Prometheus exporter vs OTLP for Temporal SDK metrics in multi-worker deployments
I just wrote up a detailed comparison of these two approaches, specifically for the case where you run multiple Temporal workers on the same host (bare metal, PM2, systemd).
The core issue is that the Prometheus exporter starts an in-process HTTP server. Scale to 2+ workers on the same machine → every worker tries to bind:9464 → EADDRINUSE. You can assign unique ports per worker, but now your Prometheus scrape config is tightly coupled to your process management.

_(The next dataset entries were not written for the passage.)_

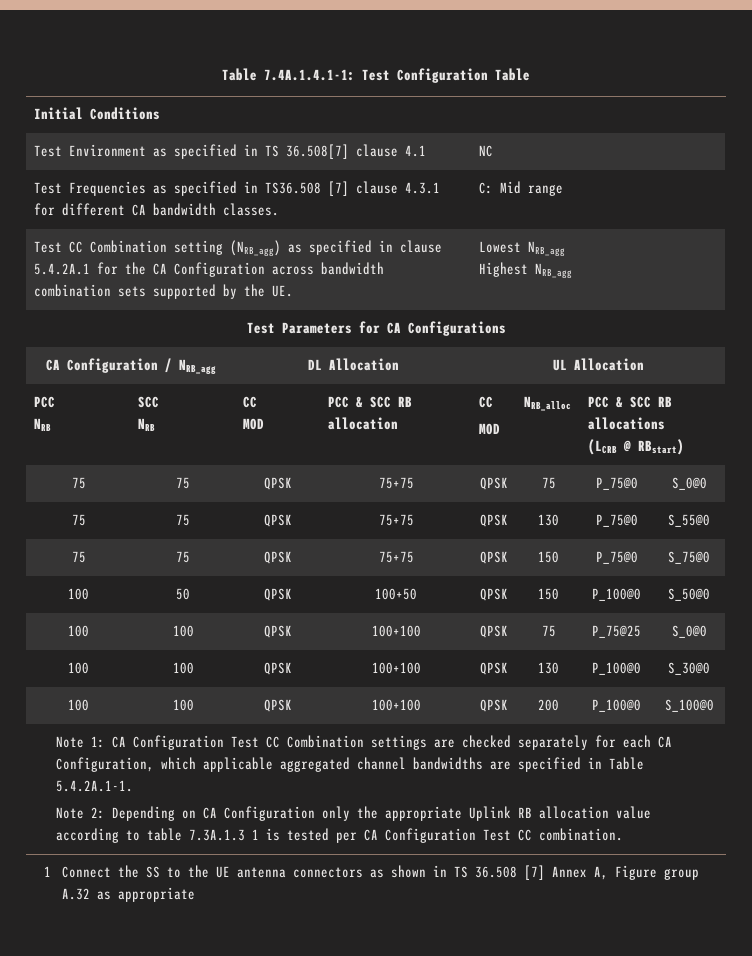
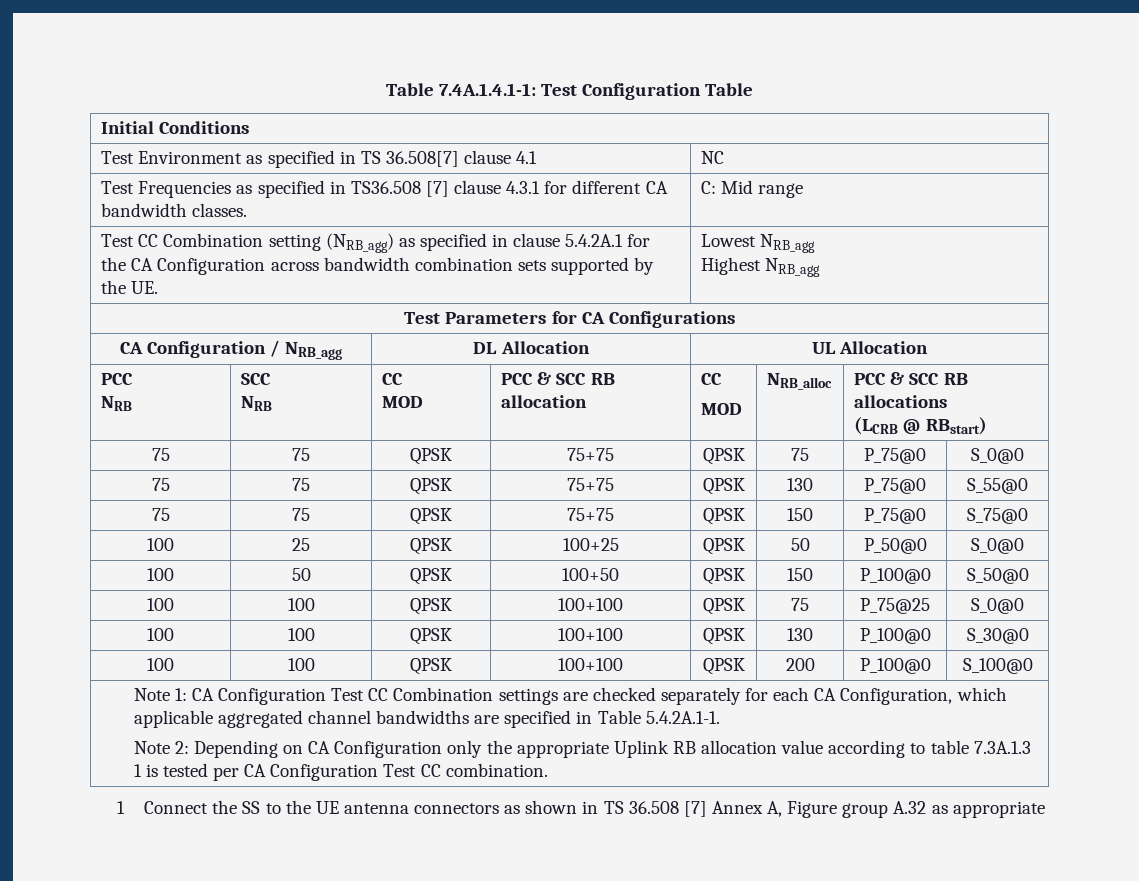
(710, 557) none -> [147,538,174,551] [292,538,310,551] [410,538,452,555] [562,538,619,551] [702,538,745,555] [790,538,810,551] [863,538,927,554] [971,538,1024,554] // 100 | 25 | QPSK | 100+25 | QPSK | 50 | P_50@0 | S_0@0

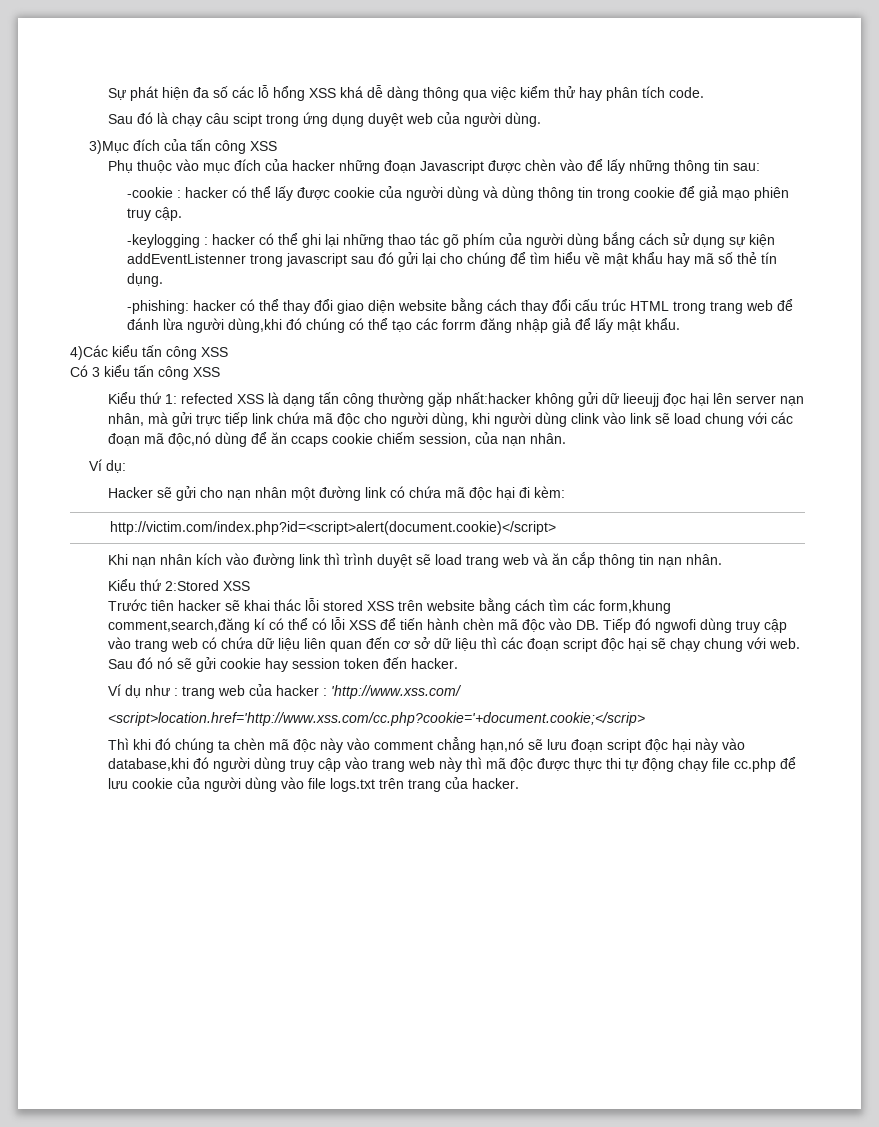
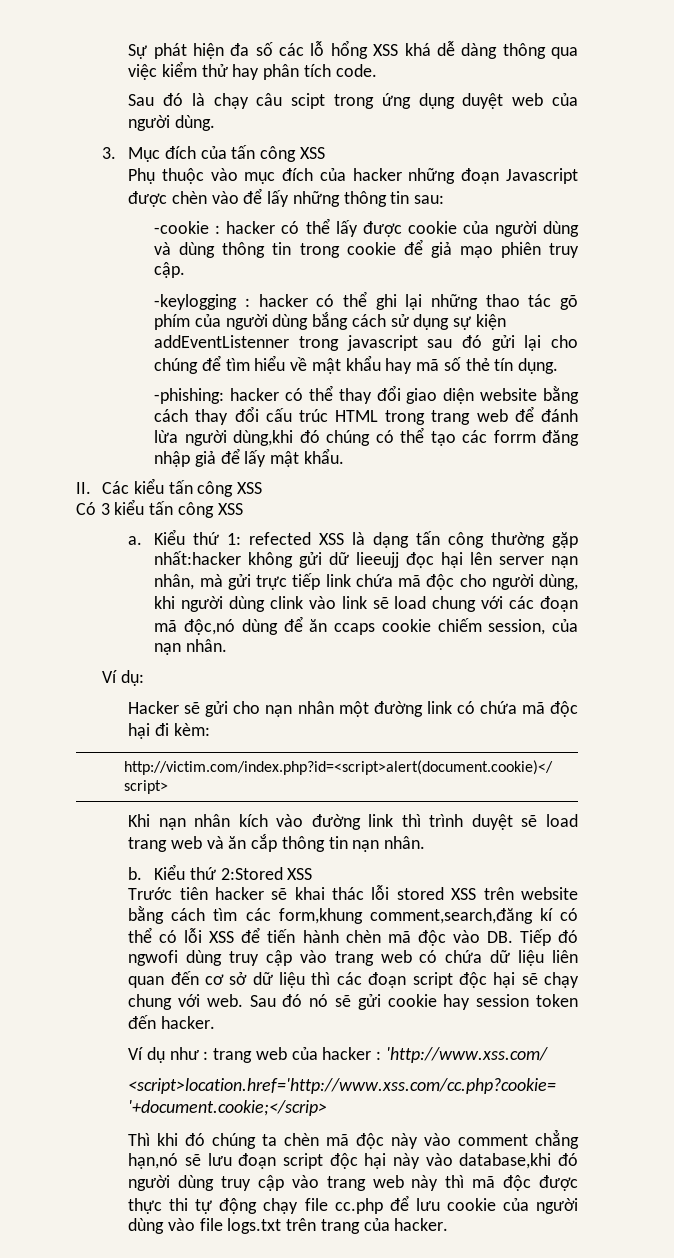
[88,140,129,154] 3)Mục -> [102,147,161,162] 3. Mục
[70,345,108,360] 4)Các -> [76,481,130,494] II. Các
(220, 372) none -> [128,536,143,545] a.
(722, 559) none -> [128,867,143,880] b.

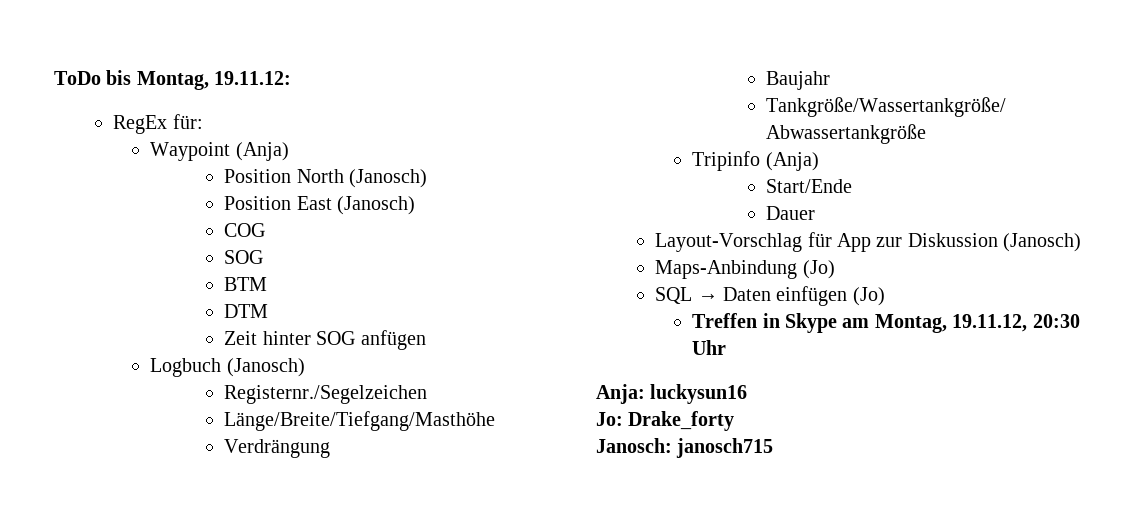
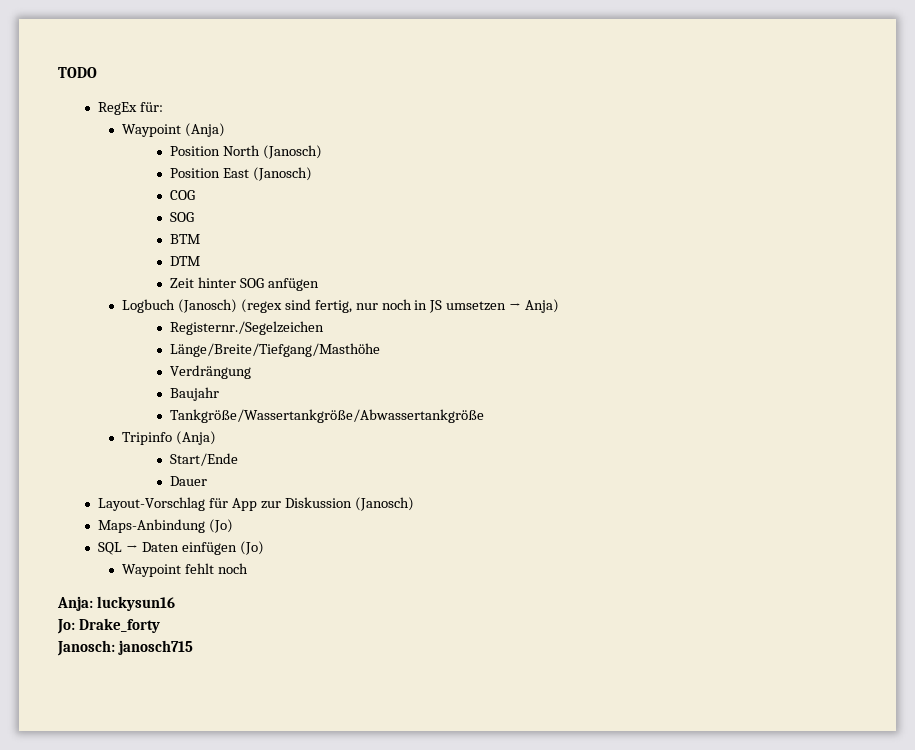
[54,70,292,90] ToDo bis Montag, 19.11.12: -> [58,67,97,78] TODO
(305, 367) none -> [240,299,560,313] (regex sind fertig, nur noch in JS umsetzen → Anja)
[692,313,1080,333] [692,340,727,355] Treffen in Skype am Montag, 19.11.12, 20:30 Uhr -> [122,563,248,577] Waypoint fehlt noch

The alternative: OTLP push to a shared OpenTelemetry Collector. All workers push to grpc://localhost:4317; the collector aggregates and serves Prometheus text format on:9464. One scrape target regardless of worker count—no port management.
The post includes:
\- Working OTel Collector config (OTLP receiver → batch processor → Prometheus exporter)
\- Docker Compose with proper resource limits
\- PM2 ecosystem config with per-worker service names
\- Startup guard script so the collector doesn't fail silently
\- Honest discussion about metrics loss when the collector is down
\- Comparison table of both approaches
Would be interested to hear what others are using. I know K8s changes the equation since each worker is its own pod with its own port — Prometheus operator handles that well. But for bare metal / PM2 users, OTLP has been a big improvement.
TLDR: Prometheus exporter for single workers/Docker/K8s, OTLP for multi-worker on same host.
(GPT has been used to write this body.)